UltraScrape: A Windows Console/DOS Screen Scraper

If you can see it, you can convert it.

Is your database locked up behind proprietary DOS software and a secret file format? UltraScrape may be able to help you free your data, converting it to standard CSV format which can then be imported to any database. Designed to handle thousands of records (or more), using UltraScrape can be much easier and more cost effective than attempting to reverse-engineer a non-standard file format. UltraScrape is able to capture any textual data visible on the screen and dump it to a file that can be converted later. However, UltraScrape is not limited to databases, it can be used to convert any data visible inside a textual DOS box.
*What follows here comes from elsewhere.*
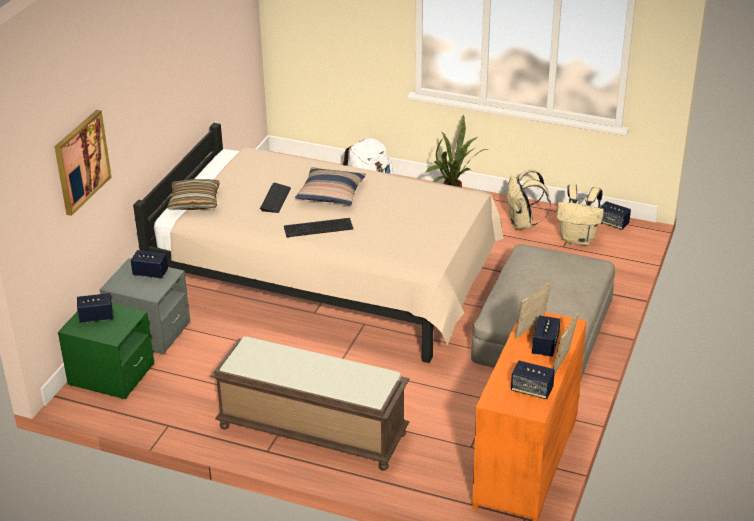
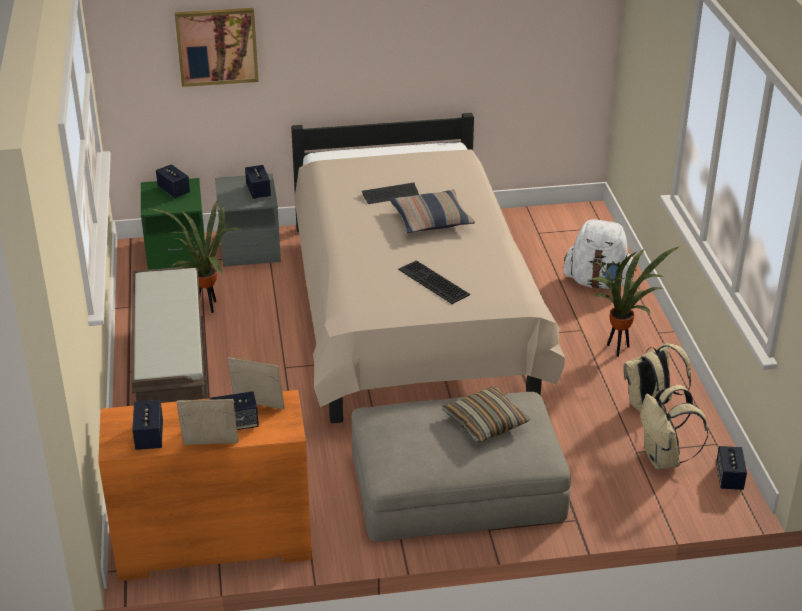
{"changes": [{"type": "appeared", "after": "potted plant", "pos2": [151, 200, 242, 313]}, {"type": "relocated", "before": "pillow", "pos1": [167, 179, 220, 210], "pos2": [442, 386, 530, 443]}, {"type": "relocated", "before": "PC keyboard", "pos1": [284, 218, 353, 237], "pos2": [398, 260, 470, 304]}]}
Note: UltraScrape is released with the hope that it will be useful. It will need to be heavily tailored to your specific needs and database. I developed it to convert a specific database, and did so with great success. Your results may vary.

Download UltraScrape v0.0

Using UltraScrape

UltraScrape is split into two programs: driver.pl and rp.pl. The driver handles the copying-and-pasting each record, so its important it is setup correctly. It basically works by print-screening, pressing keys to go to the next record, and repeating.

The Driver

First, you need to install ActiveState Perl and Win32::GuiTest. I have tried many other APIs to send keys to a DOS application in Windows, but none have worked as well as Win32::GuiTest. You also need Win32::Clipboard (comes with ActivePerl, but may be necessary if you are using another Perl distribution).

Methods

Now open driver.pl in your favorite text editor and edit it to your needs. The default file to save to is raw.txt, and the default method is 2, "Windowed Drag-and-Enter" which works best in my experience. In this mode, you must load the database in a DOS console window of standard size, move it to the upper-left hand corner of the screen (at (0,0)), and enable QuickEdit mode under Properties->Options. QuickEdit mode allows selecting text by simply clicking it, and copying by pressing enter.

Method 1, "Full Screen PrintScreen" seems like a simple solution but has complications. It works by requiring that you load the program up, press Alt+Enter to full-screen it, and then allow it to hit the print screen key. When a DOS prompt is windowed, PrintScreen (or even Alt+PrintScreen, which only copies the current window) will copy the window graphically. This is not desired because OCR would be needed to extract the text, so to get around it, the program can be full-screened, and screenshots will be saved in ordinary readable text format. Unfortunately, after 700 or 800 screenshots, my Windows XP machine began constantly running out of memory. I tried using Windows 2000 and Me with the same problem. Windows 98 had a more severe problem: the down key, used to go to the next record, did not function. Even worse, under all operating systems, the database program took longer to write to the screen in full-screen mode, requiring that a delay of a few seconds be inserted or else the lower portion of the screen would be cut off.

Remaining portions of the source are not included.